The Great Blondin.
Can you imagine a tightrope stretched over a quarter of a mile and spanning the breadth of Niagara Falls? The thundering sound of the pounding water drowning out all other sounds as you watch a man step onto the rope and walk across!
This stunning feat made Charles Blondin famous in the summer of 1859. He walked 160 feet above the falls several times back and forth between Canada and the United States as huge crowds on both sides looked on with shock and awe. Once he crossed in a sack, once on stilts, another time on a bicycle, and once he even carried a stove and cooked an omelet!
On July 15, Blondin walked backward across the tightrope to Canada and returned pushing a wheelbarrow.
The Blondin story is told that it was after pushing a wheelbarrow across while blindfolded that Blondin asked for some audience participation. The crowds had watched and “Ooooohed” and “Aaaaahed!” He had proven that he could do it; of that, there was no doubt. But now he was asking for a volunteer to get into the wheelbarrow and take a ride across the Falls with him!
It is said that he asked his audience, “Do you believe I can carry a person across in this wheelbarrow?” Of course the crowd shouted that yes, they believed!

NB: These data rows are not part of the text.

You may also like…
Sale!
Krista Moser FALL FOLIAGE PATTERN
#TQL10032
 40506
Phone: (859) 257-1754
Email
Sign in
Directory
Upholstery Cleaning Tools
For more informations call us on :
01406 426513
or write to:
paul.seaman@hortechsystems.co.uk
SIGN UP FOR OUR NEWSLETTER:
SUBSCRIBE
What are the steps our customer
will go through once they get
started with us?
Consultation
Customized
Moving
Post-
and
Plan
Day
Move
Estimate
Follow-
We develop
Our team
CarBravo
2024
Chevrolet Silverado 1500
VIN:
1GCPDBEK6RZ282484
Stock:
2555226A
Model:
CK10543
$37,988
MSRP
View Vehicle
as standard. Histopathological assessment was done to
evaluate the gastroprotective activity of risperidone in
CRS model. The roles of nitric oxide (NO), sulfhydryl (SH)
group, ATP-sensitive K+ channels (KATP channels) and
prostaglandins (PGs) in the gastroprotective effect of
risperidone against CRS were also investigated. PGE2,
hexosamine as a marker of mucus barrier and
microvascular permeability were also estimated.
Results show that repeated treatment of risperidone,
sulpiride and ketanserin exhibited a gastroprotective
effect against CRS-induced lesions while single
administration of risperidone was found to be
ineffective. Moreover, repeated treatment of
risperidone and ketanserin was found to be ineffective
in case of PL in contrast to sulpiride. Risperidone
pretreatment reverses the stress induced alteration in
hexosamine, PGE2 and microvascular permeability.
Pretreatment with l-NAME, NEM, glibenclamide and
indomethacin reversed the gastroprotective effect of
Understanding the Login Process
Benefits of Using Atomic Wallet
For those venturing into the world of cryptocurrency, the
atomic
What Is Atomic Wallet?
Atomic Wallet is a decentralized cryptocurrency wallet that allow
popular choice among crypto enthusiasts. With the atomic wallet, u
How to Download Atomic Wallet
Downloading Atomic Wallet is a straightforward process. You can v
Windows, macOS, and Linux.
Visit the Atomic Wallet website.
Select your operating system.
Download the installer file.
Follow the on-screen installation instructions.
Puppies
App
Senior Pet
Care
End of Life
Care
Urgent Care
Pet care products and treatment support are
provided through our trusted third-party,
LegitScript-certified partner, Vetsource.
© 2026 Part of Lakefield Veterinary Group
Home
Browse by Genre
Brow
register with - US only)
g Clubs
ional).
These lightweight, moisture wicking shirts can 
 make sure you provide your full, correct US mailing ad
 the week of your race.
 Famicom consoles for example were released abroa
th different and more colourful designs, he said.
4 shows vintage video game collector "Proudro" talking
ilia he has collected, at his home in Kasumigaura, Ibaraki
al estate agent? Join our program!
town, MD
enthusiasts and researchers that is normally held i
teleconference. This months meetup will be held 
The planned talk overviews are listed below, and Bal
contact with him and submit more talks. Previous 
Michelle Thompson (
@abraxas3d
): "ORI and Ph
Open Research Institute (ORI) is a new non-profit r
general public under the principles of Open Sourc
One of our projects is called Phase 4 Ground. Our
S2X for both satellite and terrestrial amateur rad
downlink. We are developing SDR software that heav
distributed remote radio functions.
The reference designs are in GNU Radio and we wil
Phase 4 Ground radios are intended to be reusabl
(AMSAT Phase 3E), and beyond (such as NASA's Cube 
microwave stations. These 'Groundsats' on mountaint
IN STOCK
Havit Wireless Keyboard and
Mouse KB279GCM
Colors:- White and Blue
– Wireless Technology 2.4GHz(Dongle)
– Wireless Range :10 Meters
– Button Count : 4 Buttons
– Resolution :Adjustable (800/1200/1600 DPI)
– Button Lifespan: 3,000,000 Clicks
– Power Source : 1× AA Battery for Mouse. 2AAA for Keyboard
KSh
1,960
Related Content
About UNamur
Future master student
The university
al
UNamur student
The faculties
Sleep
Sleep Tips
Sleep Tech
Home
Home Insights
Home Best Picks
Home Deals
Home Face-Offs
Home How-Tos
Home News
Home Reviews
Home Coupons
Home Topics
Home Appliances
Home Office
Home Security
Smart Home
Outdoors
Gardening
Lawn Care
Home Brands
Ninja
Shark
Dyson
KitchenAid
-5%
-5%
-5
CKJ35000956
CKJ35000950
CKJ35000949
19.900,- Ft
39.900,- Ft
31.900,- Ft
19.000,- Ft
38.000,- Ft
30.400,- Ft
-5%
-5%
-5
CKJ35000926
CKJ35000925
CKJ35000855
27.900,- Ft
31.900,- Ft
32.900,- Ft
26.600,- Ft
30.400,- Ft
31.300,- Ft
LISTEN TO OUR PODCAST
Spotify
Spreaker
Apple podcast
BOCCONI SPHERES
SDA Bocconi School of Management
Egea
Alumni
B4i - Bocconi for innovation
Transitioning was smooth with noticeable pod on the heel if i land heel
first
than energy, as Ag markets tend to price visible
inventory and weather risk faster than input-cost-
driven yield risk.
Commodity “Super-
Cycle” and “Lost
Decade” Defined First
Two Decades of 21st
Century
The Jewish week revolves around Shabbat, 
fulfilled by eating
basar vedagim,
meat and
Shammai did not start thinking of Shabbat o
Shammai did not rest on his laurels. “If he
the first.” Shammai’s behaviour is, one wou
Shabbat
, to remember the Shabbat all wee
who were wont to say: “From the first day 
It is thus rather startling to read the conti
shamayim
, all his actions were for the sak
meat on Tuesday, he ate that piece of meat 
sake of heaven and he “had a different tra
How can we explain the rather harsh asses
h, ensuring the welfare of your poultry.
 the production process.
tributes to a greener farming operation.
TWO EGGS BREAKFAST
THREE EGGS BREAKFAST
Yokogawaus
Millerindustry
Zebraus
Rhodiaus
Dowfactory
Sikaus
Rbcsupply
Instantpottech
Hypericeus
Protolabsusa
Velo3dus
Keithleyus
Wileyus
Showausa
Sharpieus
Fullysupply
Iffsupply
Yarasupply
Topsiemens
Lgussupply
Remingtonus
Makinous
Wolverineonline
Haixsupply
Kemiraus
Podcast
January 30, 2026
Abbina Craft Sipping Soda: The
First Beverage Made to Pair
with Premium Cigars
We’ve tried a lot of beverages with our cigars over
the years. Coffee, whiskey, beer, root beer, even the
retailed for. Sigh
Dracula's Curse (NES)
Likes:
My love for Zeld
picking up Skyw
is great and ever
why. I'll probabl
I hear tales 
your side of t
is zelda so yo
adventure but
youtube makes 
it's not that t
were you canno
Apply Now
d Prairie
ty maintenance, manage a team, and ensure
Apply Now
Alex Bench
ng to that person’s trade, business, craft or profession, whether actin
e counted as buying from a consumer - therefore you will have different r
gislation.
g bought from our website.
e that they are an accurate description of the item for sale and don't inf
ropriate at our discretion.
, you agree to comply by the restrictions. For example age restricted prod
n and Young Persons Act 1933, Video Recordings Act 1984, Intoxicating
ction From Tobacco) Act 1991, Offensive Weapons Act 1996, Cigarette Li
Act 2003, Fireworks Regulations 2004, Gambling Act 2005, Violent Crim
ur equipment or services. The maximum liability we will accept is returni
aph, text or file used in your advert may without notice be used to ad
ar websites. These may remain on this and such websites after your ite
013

It was then that Blondin posed the question – “Who will get in the wheelbarrow?’
Of course…none did.
Get in the wheelbarrow Bill!
God, I believe that you are inviting me and all people to trust in your incredible force of love, not just for a heaven after we die, but for this life now. Change me, O God, into one who is not afraid to get into the wheelbarrow. Who is not afraid to let go, surrender to, and trust in something greater than my small self. Letting go, not to a God who is intending me harm, but to a love that is desiring my greatest good and inviting me to the exhilarating adventure of radical trust and outrageous openness.
The rest of the story:
Later in August of 1859, his friend and manager, Harry Colcord, did ride on Blondin’s back across the Falls. On August 17th, Colcord was strapped to Blondin’s back, and the pair set off across the tightrope. As they reached the halfway point – the most dangerous section of the rope – Blondin said to his friend, “Harry, you are no longer Colcord; you are Blondin. Until I clear this place be a part of me – mind, body, and soul. If I sway, sway with me. Do not attempt to do any balancing yourself. If you do we shall both go down to our death.” Harry trusted his wiser, more experienced friend, and carefully the Great Blondin continued along until at long last the pair reached the other side, safe and sound.
And even in that phrase I hear such a beautiful invitation of God saying to me, “You are mine. I am yours. We are one. And all shall be well as you learn to sway with me and not do all the balancing yourself.”